- [Task statement]
Each line with the string "existing" is to be copied from the records below.

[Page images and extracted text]
*** Begin section ***

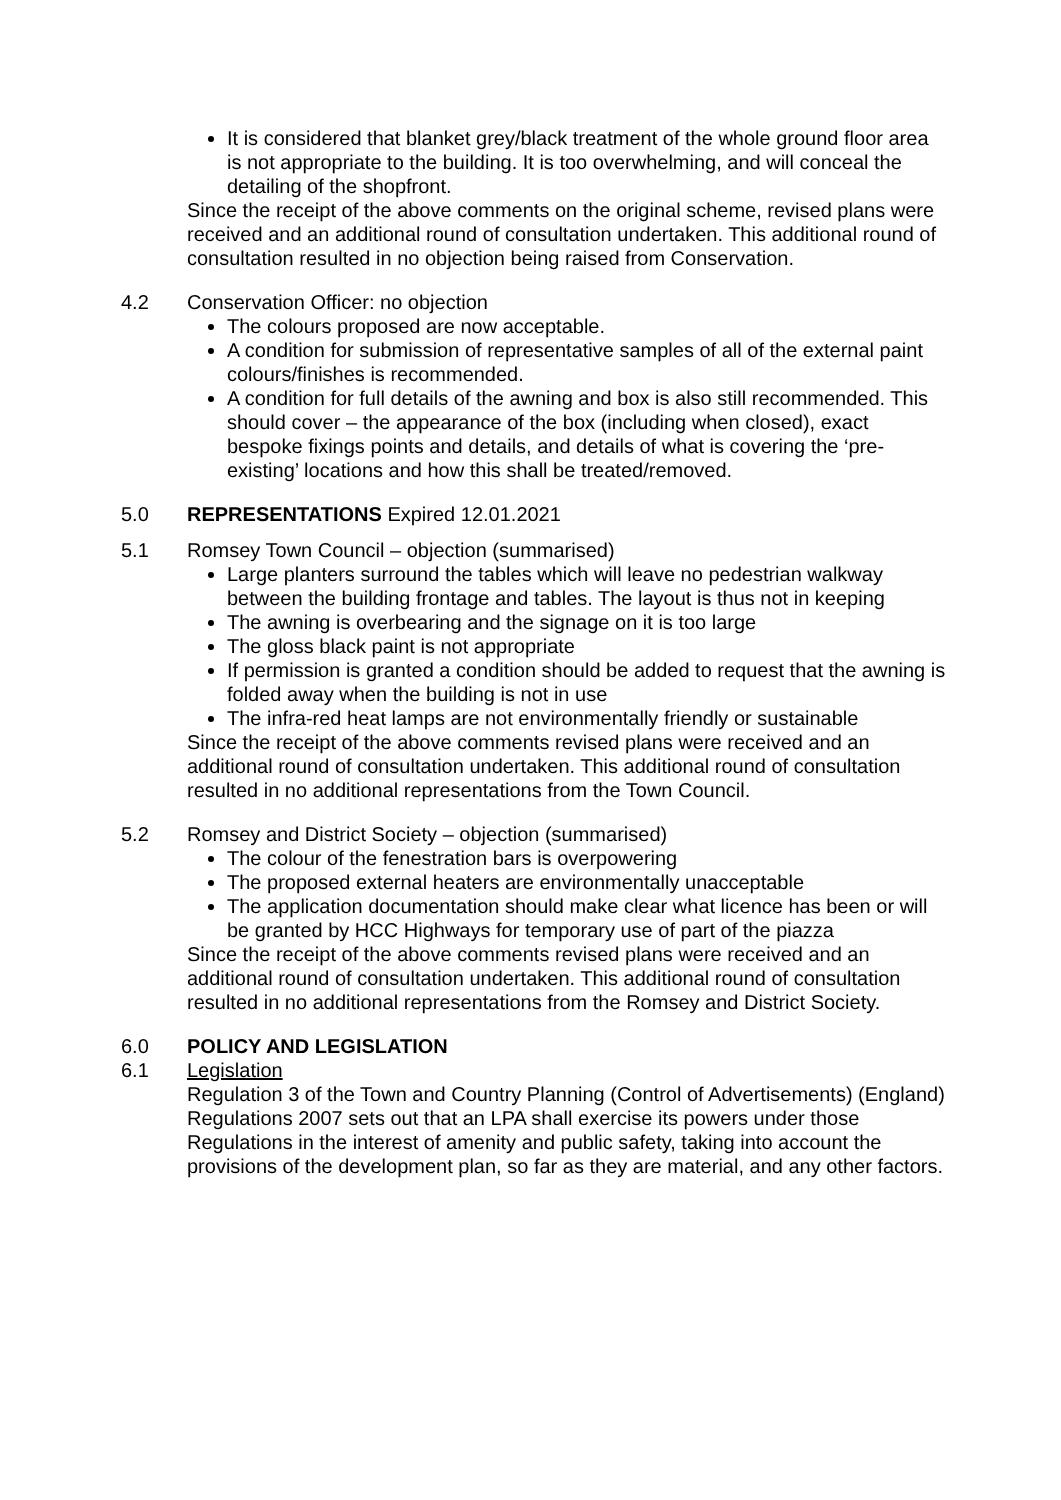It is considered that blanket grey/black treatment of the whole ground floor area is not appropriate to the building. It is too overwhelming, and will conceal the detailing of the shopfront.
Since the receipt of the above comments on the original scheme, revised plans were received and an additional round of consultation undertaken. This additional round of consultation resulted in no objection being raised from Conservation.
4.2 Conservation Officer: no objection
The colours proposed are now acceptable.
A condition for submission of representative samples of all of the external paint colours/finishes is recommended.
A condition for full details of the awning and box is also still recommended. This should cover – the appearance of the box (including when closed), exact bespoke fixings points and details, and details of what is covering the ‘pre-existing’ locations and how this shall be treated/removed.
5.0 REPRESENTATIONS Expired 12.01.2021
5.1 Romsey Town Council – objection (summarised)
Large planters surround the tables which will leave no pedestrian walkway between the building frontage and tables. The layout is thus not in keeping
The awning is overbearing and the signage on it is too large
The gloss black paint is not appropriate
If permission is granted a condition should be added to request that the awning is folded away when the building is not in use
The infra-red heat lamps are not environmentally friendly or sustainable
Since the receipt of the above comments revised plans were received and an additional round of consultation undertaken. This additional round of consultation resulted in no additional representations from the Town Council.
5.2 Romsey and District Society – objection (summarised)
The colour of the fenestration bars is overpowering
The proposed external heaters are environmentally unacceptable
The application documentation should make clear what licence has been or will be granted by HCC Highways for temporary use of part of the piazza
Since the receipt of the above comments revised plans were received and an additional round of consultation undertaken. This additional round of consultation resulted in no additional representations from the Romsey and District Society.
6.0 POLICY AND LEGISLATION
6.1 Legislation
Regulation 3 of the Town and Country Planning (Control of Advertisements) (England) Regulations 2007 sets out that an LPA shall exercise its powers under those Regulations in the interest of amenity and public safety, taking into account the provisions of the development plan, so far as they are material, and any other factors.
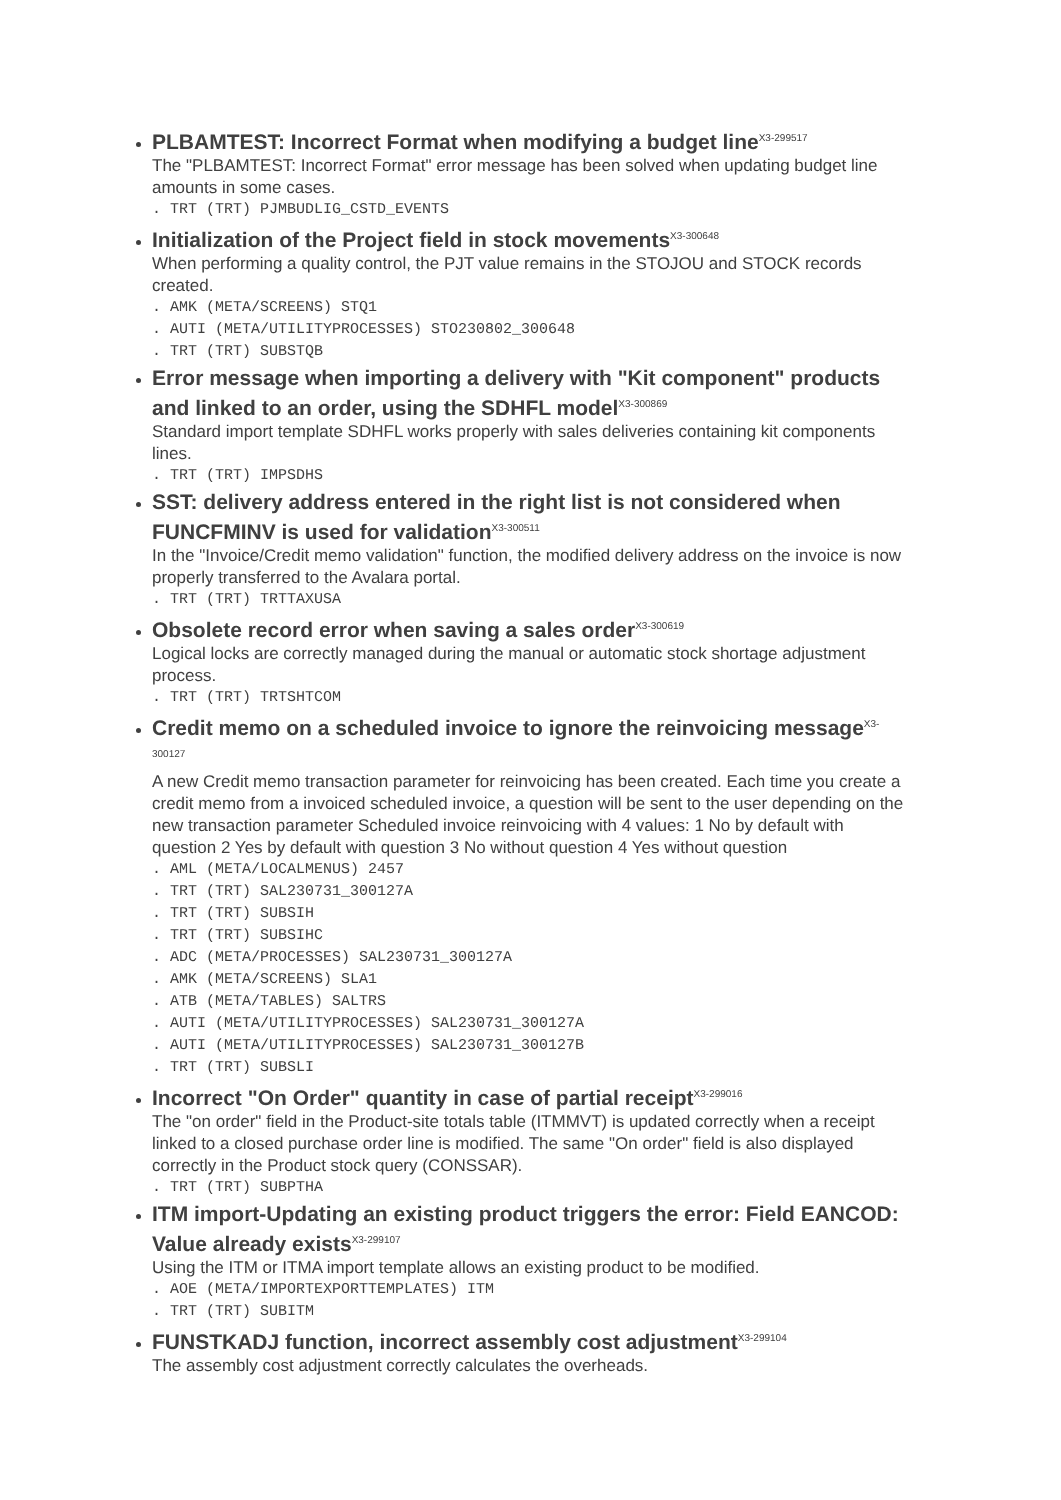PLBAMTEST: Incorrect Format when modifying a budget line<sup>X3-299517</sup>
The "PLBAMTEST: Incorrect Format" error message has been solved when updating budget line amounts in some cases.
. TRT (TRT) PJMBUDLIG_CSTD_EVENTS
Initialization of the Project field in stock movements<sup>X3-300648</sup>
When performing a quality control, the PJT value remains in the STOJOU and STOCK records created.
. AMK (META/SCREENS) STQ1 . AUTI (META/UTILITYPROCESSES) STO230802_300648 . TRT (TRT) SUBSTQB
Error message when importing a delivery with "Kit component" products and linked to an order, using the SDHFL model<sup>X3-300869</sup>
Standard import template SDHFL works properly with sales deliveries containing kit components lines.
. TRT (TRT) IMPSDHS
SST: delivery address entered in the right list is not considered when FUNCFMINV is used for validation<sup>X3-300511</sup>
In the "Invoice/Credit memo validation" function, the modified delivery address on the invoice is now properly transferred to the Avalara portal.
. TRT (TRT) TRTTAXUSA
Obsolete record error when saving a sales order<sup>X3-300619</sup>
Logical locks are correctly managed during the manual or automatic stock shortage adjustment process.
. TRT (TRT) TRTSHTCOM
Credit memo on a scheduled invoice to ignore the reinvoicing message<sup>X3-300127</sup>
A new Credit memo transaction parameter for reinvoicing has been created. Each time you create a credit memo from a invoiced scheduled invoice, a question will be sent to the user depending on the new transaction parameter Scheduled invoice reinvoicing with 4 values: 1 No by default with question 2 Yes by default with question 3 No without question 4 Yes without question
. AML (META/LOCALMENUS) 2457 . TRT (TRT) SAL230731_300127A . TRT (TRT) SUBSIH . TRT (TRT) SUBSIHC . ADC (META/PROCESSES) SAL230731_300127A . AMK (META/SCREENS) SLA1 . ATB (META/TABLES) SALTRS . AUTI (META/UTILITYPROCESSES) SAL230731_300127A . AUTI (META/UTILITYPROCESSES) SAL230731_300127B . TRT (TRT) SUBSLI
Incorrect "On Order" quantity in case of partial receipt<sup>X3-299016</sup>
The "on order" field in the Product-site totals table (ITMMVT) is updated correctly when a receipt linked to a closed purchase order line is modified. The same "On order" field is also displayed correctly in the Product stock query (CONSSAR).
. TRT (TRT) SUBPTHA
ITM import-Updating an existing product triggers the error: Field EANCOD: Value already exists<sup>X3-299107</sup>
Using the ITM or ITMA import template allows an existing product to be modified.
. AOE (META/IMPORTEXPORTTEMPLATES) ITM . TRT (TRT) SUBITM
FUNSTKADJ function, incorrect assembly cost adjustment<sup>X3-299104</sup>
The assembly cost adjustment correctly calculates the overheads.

*** End section ***

- [Result of this exercise]
A condition for full details of the awning and box is also still recommended. This should cover – the appearance of the box (including when closed), exact bespoke fixings points and details, and details of what is covering the ‘pre-existing’ locations and how this shall be treated/removed.
ITM import-Updating an existing product triggers the error: Field EANCOD: Value already exists<sup>X3-299107</sup>
Using the ITM or ITMA import template allows an existing product to be modified.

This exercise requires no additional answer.